Passage:
───
(SOLVED) Failed disk followed by I/O errors


Recommended Posts

    Last week I was sick and didn't bother even looking at my server for a few days.  When I finally got back to it I noticed that disk 4 was disabled with it's contents emulated.  It's my oldest disk that I got already heavily used so I didn't think much of it and ordered a new drive for replacement.  This morning I threw the drive into my second server to run pre-clear and figured in the mean time I might move around some data.  I installed a new disk 3 weeks ago and it was mostly empty so I downloaded unbalance and remembered the last time I worked with it I needed to run the Docker Safe New Perms script, so I did again here.

 

    I shut down my Docker containers but then decided against the whole thing and uninstalled unbalance and tried to restart my containers, but a lot of them were shutting back down after trying to start up, and the ones that did start weren't working.  I tailed my syslog and got a loop of i/o errors.

Dec  8 18:24:47 Yuki emhttpd: error: get_fs_sizes, 6306: Input/output error (5): statfs: /mnt/user/Clay
Dec  8 18:24:47 Yuki emhttpd: error: get_fs_sizes, 6306: Input/output error (5): statfs: /mnt/user/CommunityApplicationsAppdataBackup
Dec  8 18:24:47 Yuki emhttpd: error: get_fs_sizes, 6306: Input/output error (5): statfs: /mnt/user/Handbrake
Dec  8 18:24:47 Yuki emhttpd: error: get_fs_sizes, 6306: Input/output error (5): statfs: /mnt/user/Literature
Dec  8 18:24:47 Yuki emhttpd: error: get_fs_sizes, 6306: Input/output error (5): statfs: /mnt/user/PlexTranscode
Dec  8 18:24:47 Yuki emhttpd: error: get_fs_sizes, 6306: Input/output error (5): statfs: /mnt/user/Temp
Dec  8 18:24:47 Yuki emhttpd: error: get_fs_sizes, 6306: Input/output error (5): statfs: /mnt/user/Terraria
Dec  8 18:24:47 Yuki emhttpd: error: get_fs_sizes, 6306: Input/output error (5): statfs: /mnt/user/VMC
Dec  8 18:24:47 Yuki emhttpd: error: get_fs_sizes, 6306: Input/output error (5): statfs: /mnt/user/appdata
Dec  8 18:24:47 Yuki emhttpd: error: get_fs_sizes, 6306: Input/output error (5): statfs: /mnt/user/domains
Dec  8 18:24:47 Yuki emhttpd: error: get_fs_sizes, 6306: Input/output error (5): statfs: /mnt/user/isos
Dec  8 18:24:47 Yuki emhttpd: error: get_fs_sizes, 6306: Input/output error (5): statfs: /mnt/user/system

    This exact list of errors repeats every second in my syslog.  I also tried installing unbalance a couple times just because I was confused as to what was happening but could never get it to actually run properly.  I had to leave for quite some time but I got back and started looking into it again and found this line in my syslog 

Dec  8 08:42:04 Yuki kernel: XFS (md4): Corruption of in-memory data detected.  Shutting down filesystem

    At one point I was also wondering if the new permissions script messed something up as my containers where giving errors about accessing their config files and looked into restoring the appdata folder from a backup, but the restore appdata tab is only showing a backup from 2019-11-18 even though it was set to run every week.  When browsing to the location where the backups are kept from a windows machine, this is the only backup shown.  Looking directly at disk 5 in unraid shows I should have backups from 2019-11-25 and 2019-12-02 but the backup that does show up from 11-18 is stored in Disk 1.  Digging around, other files that the Unraid gui shows should be on disk 5 don't appear when browsing shares from windows, including files I have in the past few weeks copied from these shares to my windows machine.
───
Provided data:
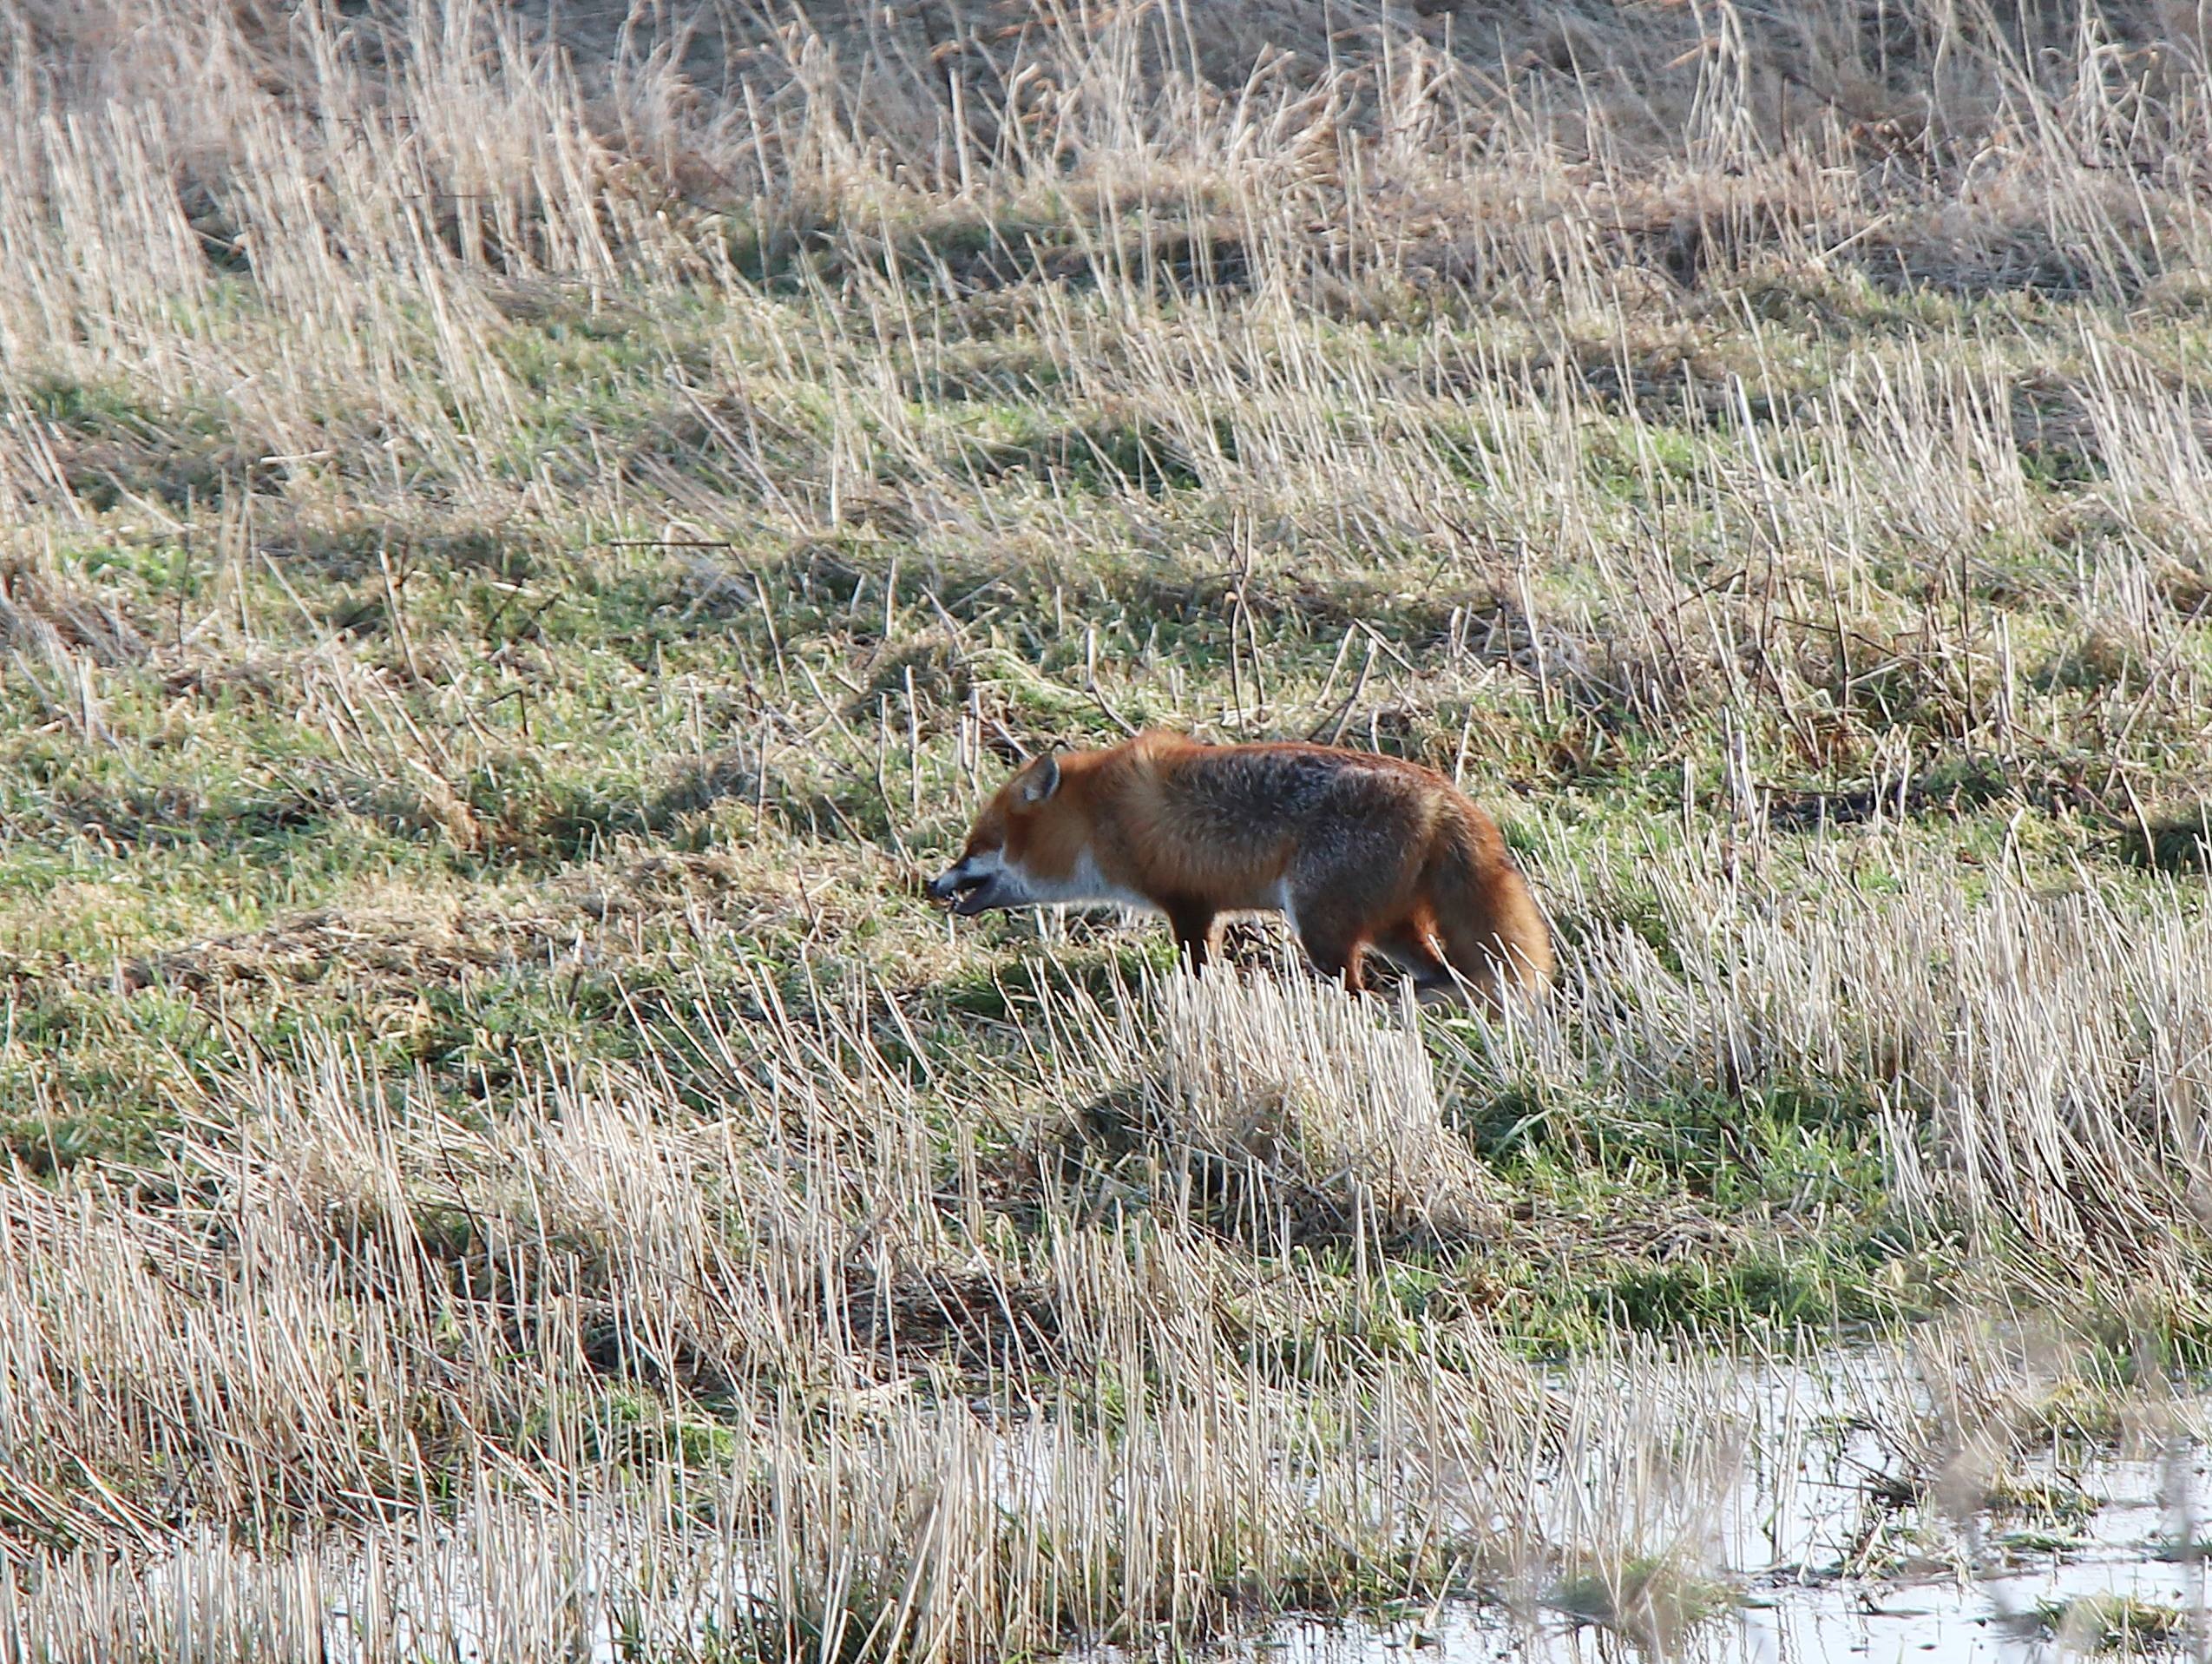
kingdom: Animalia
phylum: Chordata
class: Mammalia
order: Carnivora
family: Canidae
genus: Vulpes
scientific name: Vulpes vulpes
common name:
───
To be done:
**A.** Transcribe the forum post about the failed disk, from "I shut down" to "of i/o errors.".
**B.** In the forum post about the failed disk, what is the date of the only backup the restore appdata tab shows?
**C.** Write the next part of the forum post about the failed disk and I/O errors, starting after its last sentence.

Results in order:
**A.**
I shut down my Docker containers but then decided against the whole thing and uninstalled unbalance and tried to restart my containers, but a lot of them were shutting back down after trying to start up, and the ones that did start weren't working.  I tailed my syslog and got a loop of i/o errors.

**B.** 2019-11-18

**C.**
 

    Attempting to write a folder to any share from windows results in this error code.

An unexpected error is keeping you from creating the folder.  If you continue to receive this error, you can use the error code to search for help with with problem.

Error 0x8007045D: The request could not be performed because of an I/O device error.

    I've read enough horror stories about people taking steps to fix problems and making it worse so I hope I haven't already gone too far and was wondering what I should do from here?  The replacement drive is 15% through step 2 of 5 of the pre-clear.  Did the system switch to read-only to protect itself and will it fix itself once I shutdown and replace the bad disk?  Is there more I need to do in the meantime to recover?  Is it even recoverable?  Or do I start trying to copy as much as I can off while the system is still functioning?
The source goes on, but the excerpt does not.